Physical characteristics
- • location: Burns Township, Henry County, west of Kewanee, Illinois
- • coordinates: 41°15′15″N 89°58′46″W﻿ / ﻿41.2542036°N 89.9795548°W
- • location: Confluence with the Mississippi River south of New Boston, Illinois
- • coordinates: 41°08′54″N 90°58′54″W﻿ / ﻿41.1483669°N 90.981533°W
- • elevation: 538 ft (164 m)
- Length: 74 mi (119 km)
- • location: New Boston, Illinois
- • average: 325 cu/ft. per sec.

Basin features
- Progression: Edwards River → Mississippi → Gulf of Mexico
- GNIS ID: 407805

= Edwards River (Illinois) =

The Edwards River is a 73.7 mi tributary of the Mississippi River in northwestern Illinois in the United States.
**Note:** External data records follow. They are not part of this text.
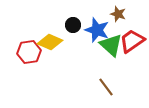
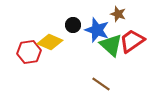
brown line: moved 5 px left, 3 px up; rotated 18 degrees counterclockwise
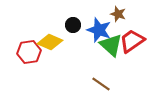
blue star: moved 2 px right
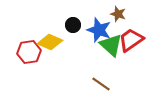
red trapezoid: moved 1 px left, 1 px up
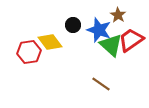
brown star: moved 1 px down; rotated 14 degrees clockwise
yellow diamond: rotated 30 degrees clockwise
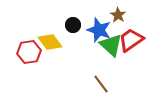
brown line: rotated 18 degrees clockwise
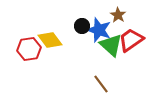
black circle: moved 9 px right, 1 px down
yellow diamond: moved 2 px up
red hexagon: moved 3 px up
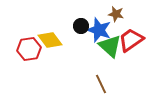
brown star: moved 2 px left, 1 px up; rotated 21 degrees counterclockwise
black circle: moved 1 px left
green triangle: moved 1 px left, 1 px down
brown line: rotated 12 degrees clockwise
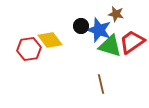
red trapezoid: moved 1 px right, 2 px down
green triangle: rotated 25 degrees counterclockwise
brown line: rotated 12 degrees clockwise
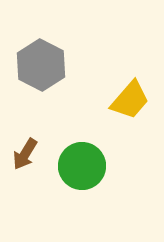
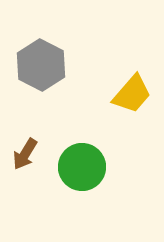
yellow trapezoid: moved 2 px right, 6 px up
green circle: moved 1 px down
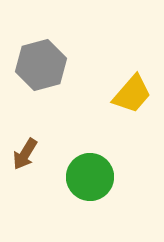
gray hexagon: rotated 18 degrees clockwise
green circle: moved 8 px right, 10 px down
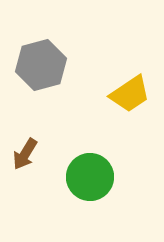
yellow trapezoid: moved 2 px left; rotated 15 degrees clockwise
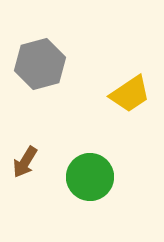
gray hexagon: moved 1 px left, 1 px up
brown arrow: moved 8 px down
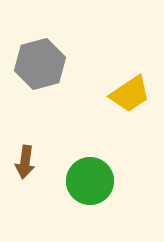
brown arrow: rotated 24 degrees counterclockwise
green circle: moved 4 px down
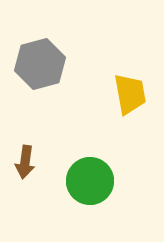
yellow trapezoid: rotated 66 degrees counterclockwise
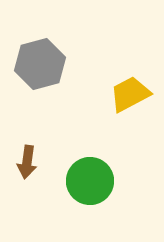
yellow trapezoid: rotated 108 degrees counterclockwise
brown arrow: moved 2 px right
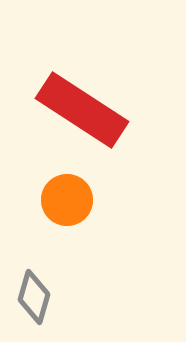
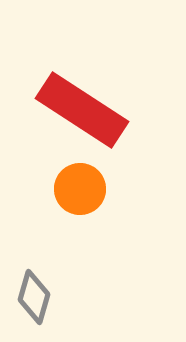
orange circle: moved 13 px right, 11 px up
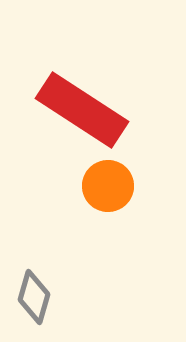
orange circle: moved 28 px right, 3 px up
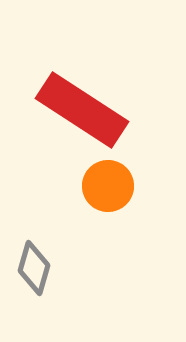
gray diamond: moved 29 px up
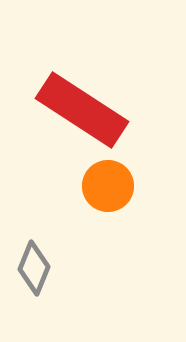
gray diamond: rotated 6 degrees clockwise
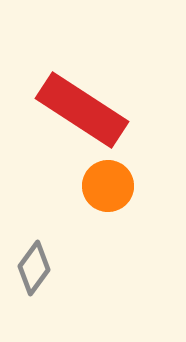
gray diamond: rotated 14 degrees clockwise
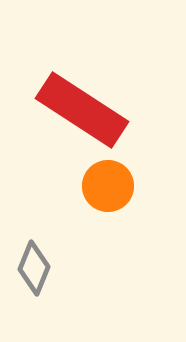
gray diamond: rotated 14 degrees counterclockwise
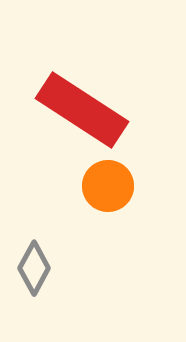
gray diamond: rotated 6 degrees clockwise
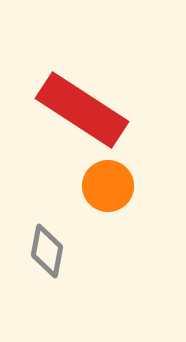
gray diamond: moved 13 px right, 17 px up; rotated 18 degrees counterclockwise
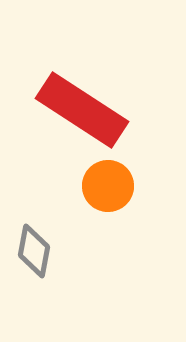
gray diamond: moved 13 px left
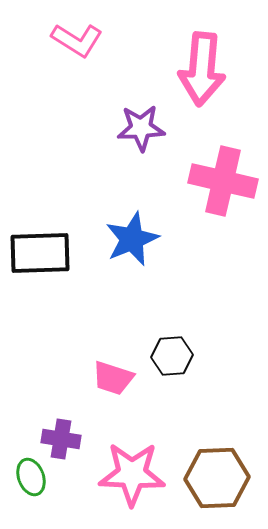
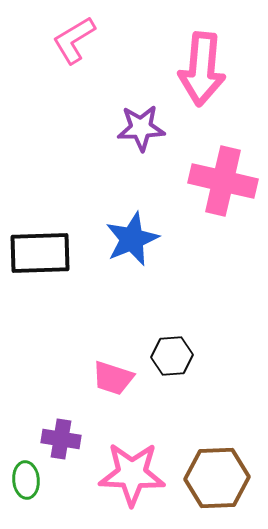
pink L-shape: moved 3 px left; rotated 117 degrees clockwise
green ellipse: moved 5 px left, 3 px down; rotated 15 degrees clockwise
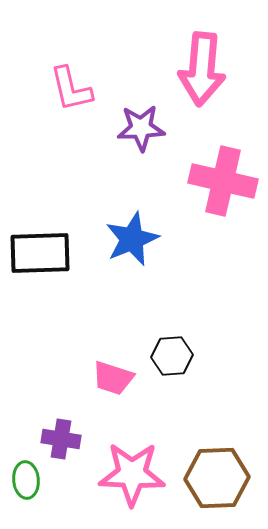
pink L-shape: moved 3 px left, 49 px down; rotated 72 degrees counterclockwise
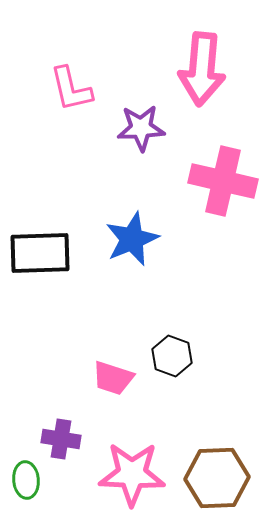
black hexagon: rotated 24 degrees clockwise
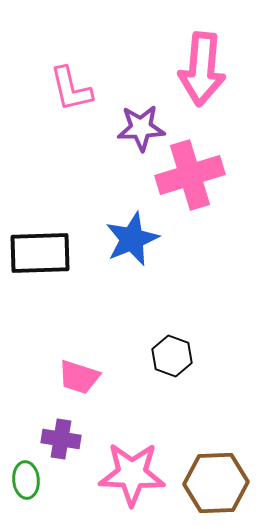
pink cross: moved 33 px left, 6 px up; rotated 30 degrees counterclockwise
pink trapezoid: moved 34 px left, 1 px up
brown hexagon: moved 1 px left, 5 px down
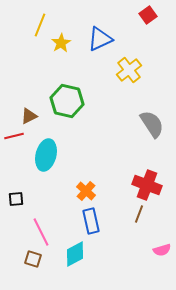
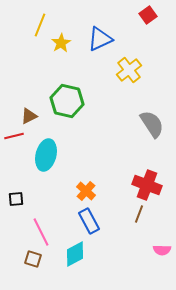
blue rectangle: moved 2 px left; rotated 15 degrees counterclockwise
pink semicircle: rotated 18 degrees clockwise
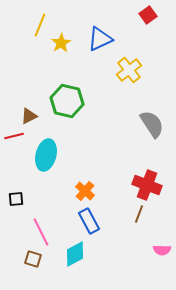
orange cross: moved 1 px left
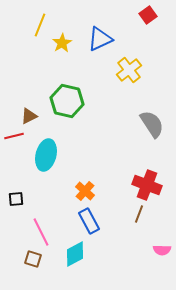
yellow star: moved 1 px right
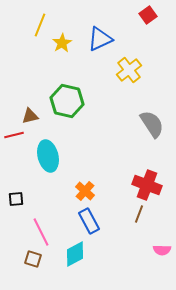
brown triangle: moved 1 px right; rotated 12 degrees clockwise
red line: moved 1 px up
cyan ellipse: moved 2 px right, 1 px down; rotated 28 degrees counterclockwise
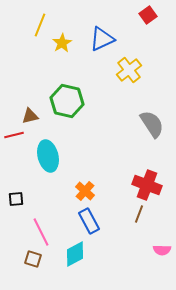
blue triangle: moved 2 px right
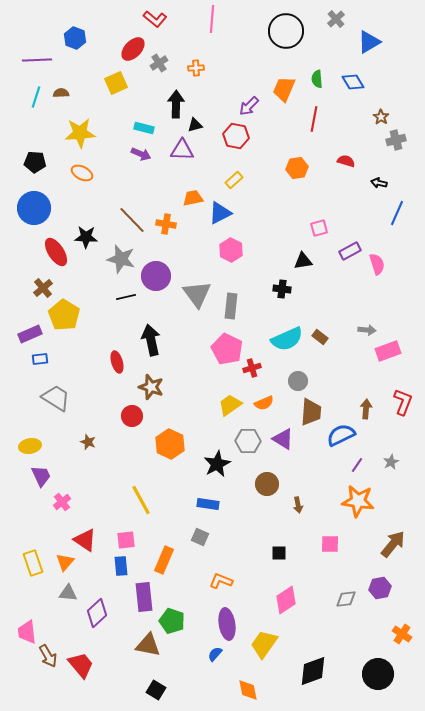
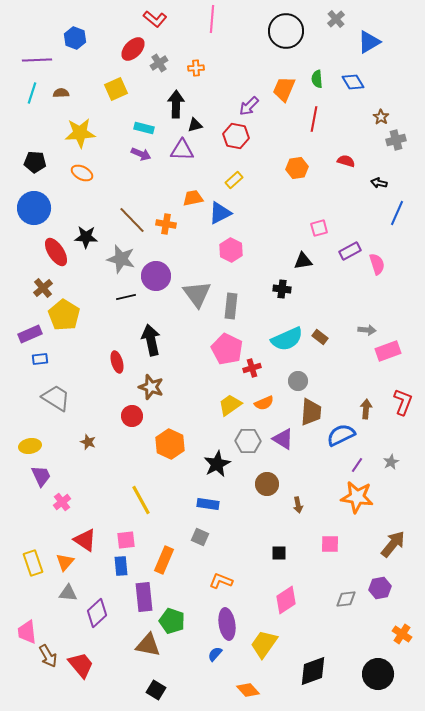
yellow square at (116, 83): moved 6 px down
cyan line at (36, 97): moved 4 px left, 4 px up
orange star at (358, 501): moved 1 px left, 4 px up
orange diamond at (248, 690): rotated 30 degrees counterclockwise
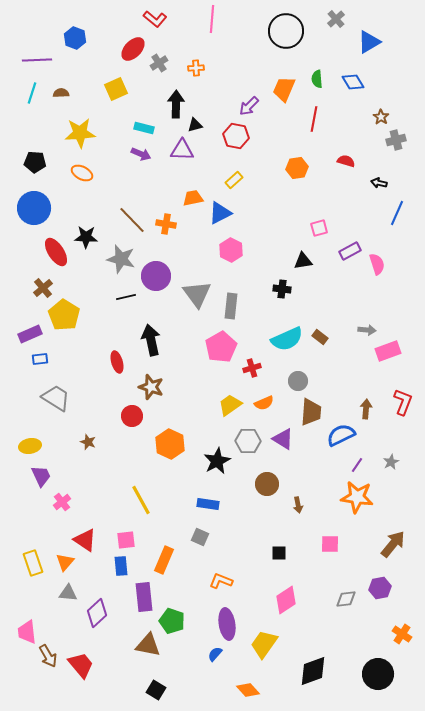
pink pentagon at (227, 349): moved 6 px left, 2 px up; rotated 16 degrees clockwise
black star at (217, 464): moved 3 px up
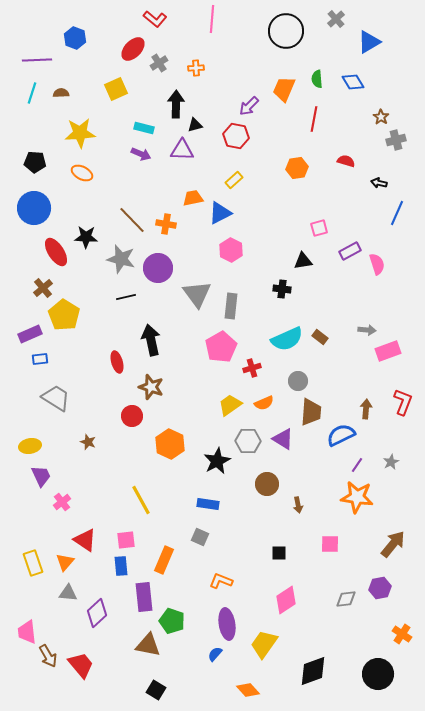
purple circle at (156, 276): moved 2 px right, 8 px up
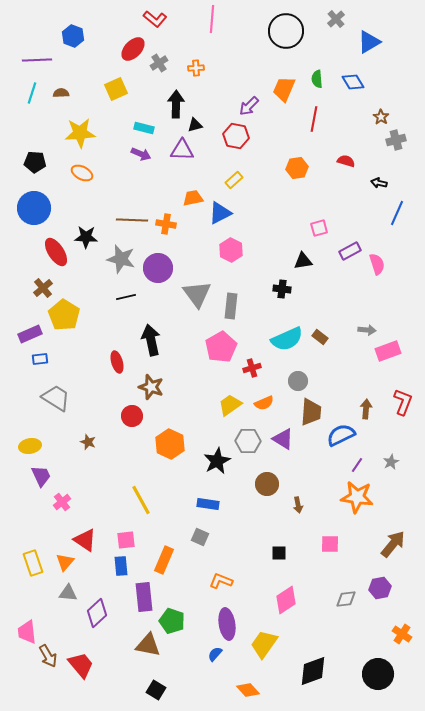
blue hexagon at (75, 38): moved 2 px left, 2 px up
brown line at (132, 220): rotated 44 degrees counterclockwise
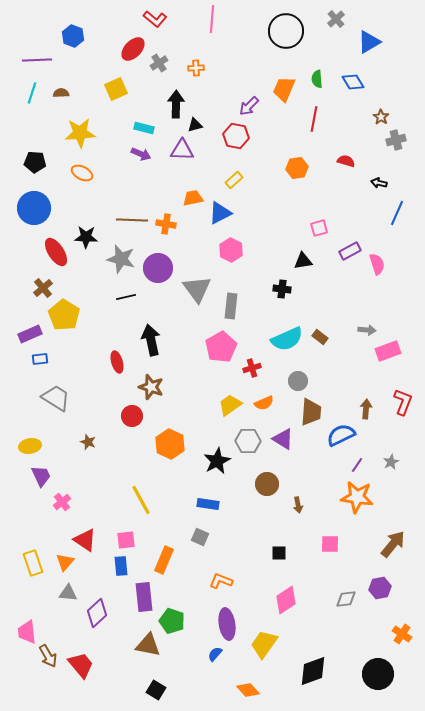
gray triangle at (197, 294): moved 5 px up
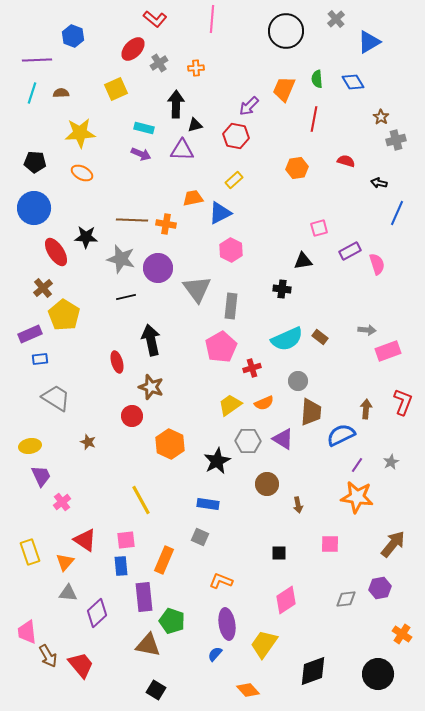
yellow rectangle at (33, 563): moved 3 px left, 11 px up
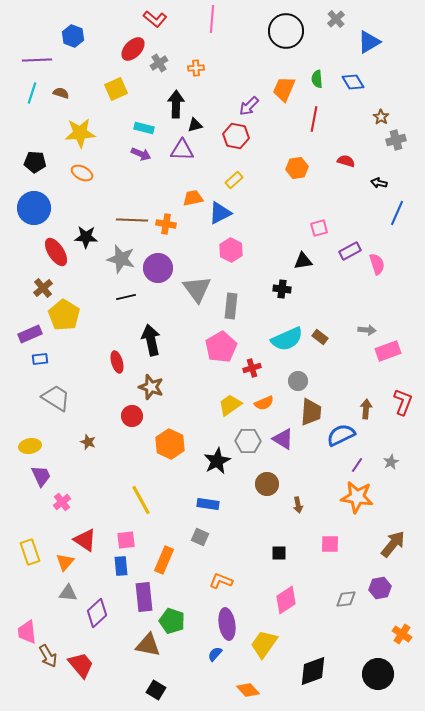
brown semicircle at (61, 93): rotated 21 degrees clockwise
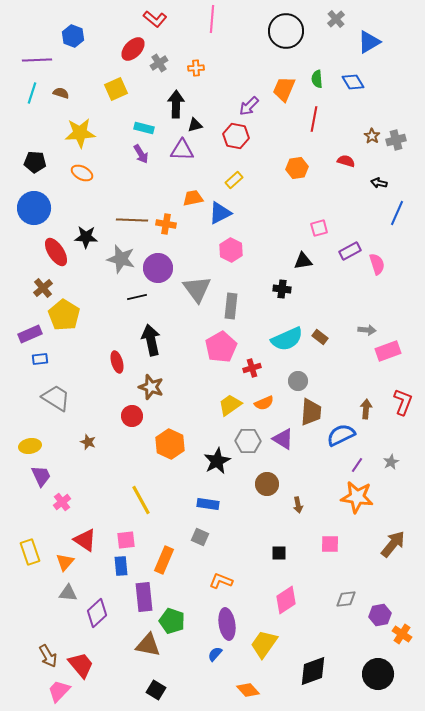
brown star at (381, 117): moved 9 px left, 19 px down
purple arrow at (141, 154): rotated 36 degrees clockwise
black line at (126, 297): moved 11 px right
purple hexagon at (380, 588): moved 27 px down
pink trapezoid at (27, 632): moved 32 px right, 59 px down; rotated 50 degrees clockwise
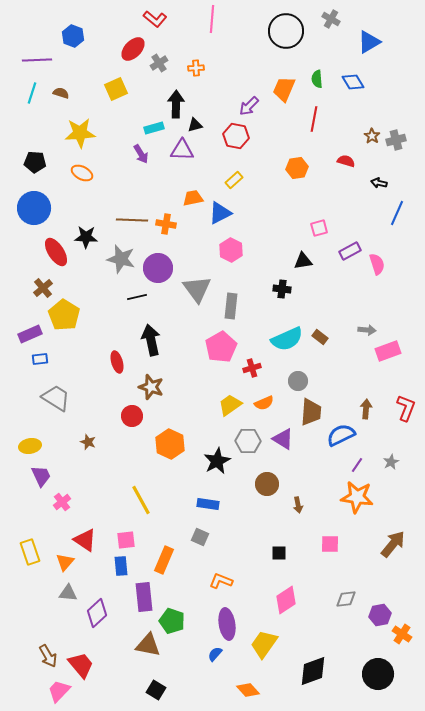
gray cross at (336, 19): moved 5 px left; rotated 18 degrees counterclockwise
cyan rectangle at (144, 128): moved 10 px right; rotated 30 degrees counterclockwise
red L-shape at (403, 402): moved 3 px right, 6 px down
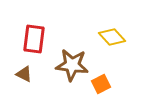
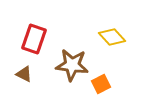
red rectangle: rotated 12 degrees clockwise
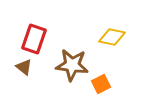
yellow diamond: rotated 36 degrees counterclockwise
brown triangle: moved 7 px up; rotated 12 degrees clockwise
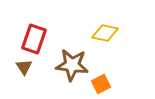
yellow diamond: moved 7 px left, 4 px up
brown triangle: rotated 18 degrees clockwise
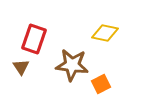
brown triangle: moved 3 px left
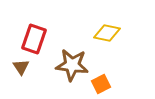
yellow diamond: moved 2 px right
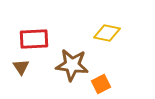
red rectangle: rotated 68 degrees clockwise
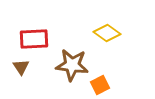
yellow diamond: rotated 24 degrees clockwise
orange square: moved 1 px left, 1 px down
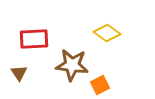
brown triangle: moved 2 px left, 6 px down
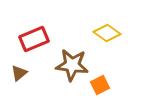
red rectangle: rotated 20 degrees counterclockwise
brown triangle: rotated 24 degrees clockwise
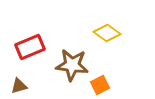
red rectangle: moved 4 px left, 8 px down
brown triangle: moved 13 px down; rotated 24 degrees clockwise
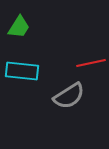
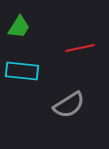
red line: moved 11 px left, 15 px up
gray semicircle: moved 9 px down
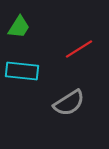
red line: moved 1 px left, 1 px down; rotated 20 degrees counterclockwise
gray semicircle: moved 2 px up
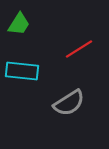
green trapezoid: moved 3 px up
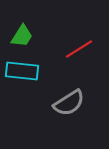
green trapezoid: moved 3 px right, 12 px down
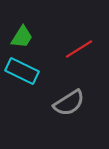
green trapezoid: moved 1 px down
cyan rectangle: rotated 20 degrees clockwise
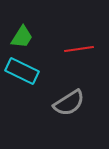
red line: rotated 24 degrees clockwise
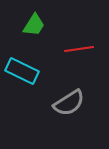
green trapezoid: moved 12 px right, 12 px up
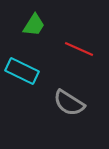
red line: rotated 32 degrees clockwise
gray semicircle: rotated 64 degrees clockwise
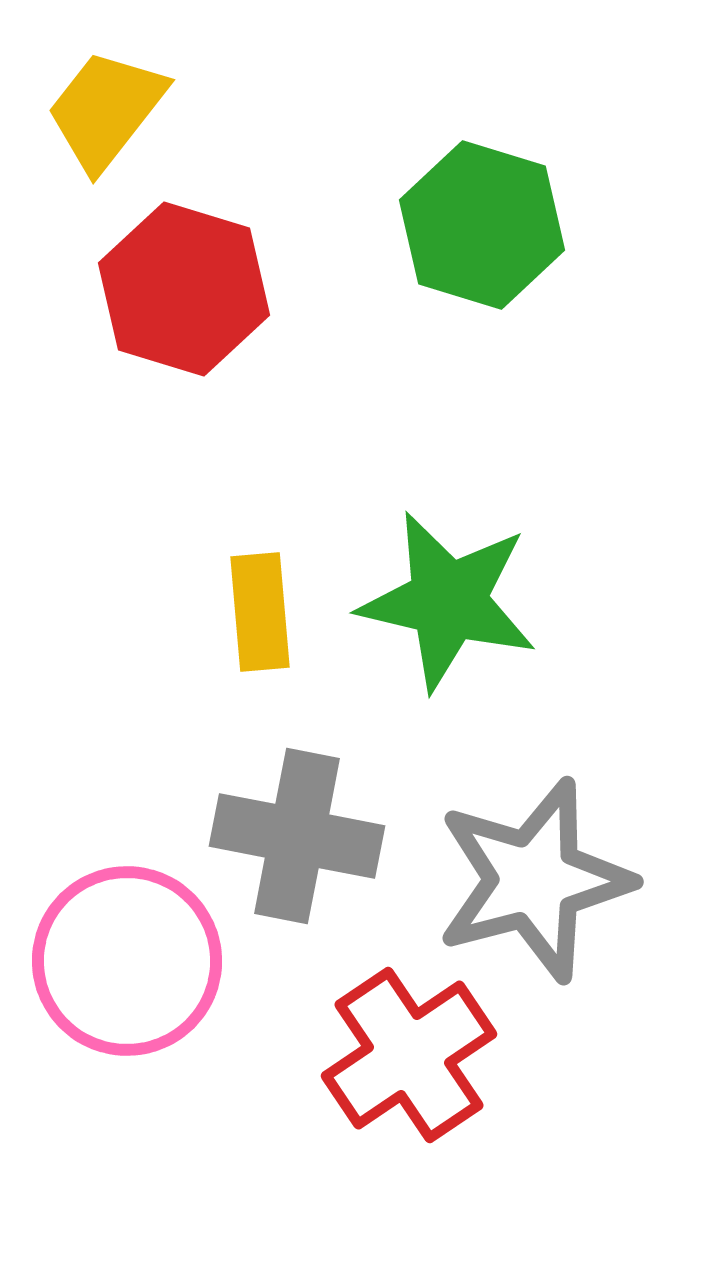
It rises 3 mi west of Kewanee in southeastern Henry County and flows generally westwardly into Mercer County, where it joins the Mississippi 2 mi southeast of New Boston. In Henry County it collects the South Edwards River, which flows past Bishop Hill.

The river was once home to a grain mill near Andover, Illinois. Several sections of the Edwards River's course have been straightened and channelized.